Our lease is up in 8 days and the ring is in my house. Of course I am not moving out whether he proposes in the next week or not. I don’t think I pushed him into it, considering he wanted to marry me a year and a half ago, but I do think I’d be waiting much longer if I hadn’t said anything. He’s quite the procrastinator and needs a bit of a kick in the pants sometimes.
Who’d have thought that he’d say he wanted to marry me within months and I’m still waiting a year and a half later! I definitely didn’t think this would happen.
Post # 14
I knew I had met “the one” when I started dating my boyfriend and we started talking about wanting to get married VERY early in the relationship (thanks to beer drinking during Notre Dame football games!) but I never thought I’d be this impatient about it! I keep having to remind him that we’re getting close to mothers day (my friend’s husband owns a small town jewelery store and we’re going to be down there around mothers day so the whole point was for him to pick up the ring then…) and dropping hints about saving for a ring. I feel like I’ve turned into such a nag, when in reality I’m just a planner!
Post # 15
Yep, when I met him he seemed like an old-fashioned romantic who would be excited about planning a proposal and making it a surprise.

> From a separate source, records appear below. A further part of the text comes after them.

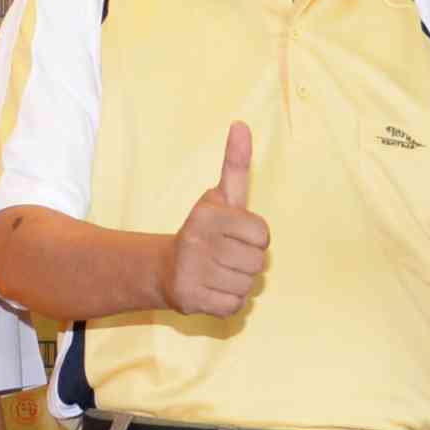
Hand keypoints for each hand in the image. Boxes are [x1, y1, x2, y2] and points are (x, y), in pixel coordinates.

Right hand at [168, 121, 272, 318]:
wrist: (166, 269)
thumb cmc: (206, 231)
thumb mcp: (222, 197)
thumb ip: (235, 164)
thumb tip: (241, 124)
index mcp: (208, 214)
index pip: (263, 235)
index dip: (255, 238)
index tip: (237, 235)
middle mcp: (197, 241)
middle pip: (258, 263)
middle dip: (248, 262)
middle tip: (227, 256)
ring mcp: (193, 271)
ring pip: (248, 286)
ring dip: (239, 282)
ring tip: (218, 272)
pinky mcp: (191, 299)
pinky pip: (235, 306)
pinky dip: (229, 301)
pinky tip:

Things moved pretty fast too- We started dating immediately after we met (although I had sworn I’d never do such a thing,) he told me he was falling in love with me, and only two months into dating, he said that he loved me, and that he could spend the rest of his life doing so. I didn’t expect a proposal within a year, but it would not have surprised me.
I have no idea what happened- we love each other more every day, and have an amazing relationship. Everyone sees that we are meant to be. I’m a little sad that marriage has turned into something I feel like I’ve had to talk him into. He’s come a long way on the idea, but I’ve lost my enthusiasm at this point. I’m tired of being the one to bring it up all the time, to the point that whenever someone asks about us, I avoid the subject. So, there’s no way I ‘nag.’
Post # 16
I thought that the way things worked is that you date, fall in love, decide this person is the one for you, get engaged, get married.